Wenn
ein Kind die Nahrung verweigert, kommt ein dramatisches Karussel ins
Rollen, denn es braucht sie ja um am Leben zu bleiben. Die Gründe
dafür können vielfältig sein. In der Mehrzahl der Fälle handelt
es sich um medizinische Risikogruppen: Frühgeburten, Fehlbildungen
und Behinderungen können eine Sondierung notwendig machen. Der
dadurch entstehende Verlust der Oralität, die Überversorgung durch
vermeintliche Optimierung der Nahrungszusammensetzung, die Sattheit
bis hin zur Aversion auslösen können, sowie als traumatisch
empfundene Schmerzerfahrungen können zu einer „Fütterstörung“
und dauerhafter Sondendependenz führen. Zugleich wird die Bindung
zwischen Mutter und Kind massiv gestört, da die aktive Regulation
der Bedürfnisse nicht adäquat erfolgen kann. Es kann weder eine
Skriptbildung wiederkehrender Abläufe noch die Selbstwirksamkeit
entwickelt werden. Die Mutter fühlt sich ihrerseits nicht in ihrer
Rolle als gute nährende Mutter bestätigt. Der Autor stellt den
großen Einfluss des autonomen Nervensystems auf das Essverhalten
heraus, wodurch Panikreaktionen wie Würgen bis hin zur dissoziativen
Erstarrung beim Anblick von Nahrung nachvollziehbar werden.

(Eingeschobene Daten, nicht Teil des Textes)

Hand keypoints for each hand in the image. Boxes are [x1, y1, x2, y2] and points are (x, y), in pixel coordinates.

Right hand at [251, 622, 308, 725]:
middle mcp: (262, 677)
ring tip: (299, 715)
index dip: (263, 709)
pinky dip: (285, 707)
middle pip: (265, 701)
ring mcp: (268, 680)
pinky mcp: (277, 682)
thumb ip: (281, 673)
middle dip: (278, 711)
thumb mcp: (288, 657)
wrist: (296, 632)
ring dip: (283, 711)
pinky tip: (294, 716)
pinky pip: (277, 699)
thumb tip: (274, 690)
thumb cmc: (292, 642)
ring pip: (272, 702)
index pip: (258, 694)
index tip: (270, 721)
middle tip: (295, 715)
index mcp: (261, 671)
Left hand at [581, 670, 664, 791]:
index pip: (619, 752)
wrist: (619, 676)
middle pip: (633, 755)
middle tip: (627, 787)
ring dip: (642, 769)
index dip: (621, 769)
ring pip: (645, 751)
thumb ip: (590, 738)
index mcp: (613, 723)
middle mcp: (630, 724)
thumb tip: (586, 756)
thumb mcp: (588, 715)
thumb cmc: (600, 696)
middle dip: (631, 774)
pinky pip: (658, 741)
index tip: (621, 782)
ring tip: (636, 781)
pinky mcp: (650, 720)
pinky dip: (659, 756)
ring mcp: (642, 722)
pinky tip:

Verfestigt sich die Selbstschutzreaktion des Kindes zu einem
konsistenten Verhaltensmuster, sollte bald therapeutische
Unterstützung gesucht werden. Der Therapeut macht sich ein genaues
Bild der Symptomatik und versucht zu verstehen, was die
Hilfesuchenden brauchen. Interdisziplinäres Wissen und Verstehen
machen seine Kompetenz aus. Der Autor verweist auf gute Erfolge
seiner Arbeit, was hoffnungsvoll stimmt, dass dieser komplexe
Teufelskreis durchbrochen werden kann.
Dieses
Fachbuch gibt einen Einblick in ein wenig erforschtes Gebiet, das
doch ein zunehmendes Problem beleuchtet. Die ausführliche
Beleuchtung der Hintergründe nimmt den größten Raum ein, während
die Therapie nur kurz zu Sprache kommt. Darüber hätte ich gerne
noch mehr erfahren. Für einen Fachmann oder eine Fachfrau auf diesem
Gebiet sollte es aber problemlos möglich sein, die vorgestellten
Inhalte in die eigene Praxis zu integrieren.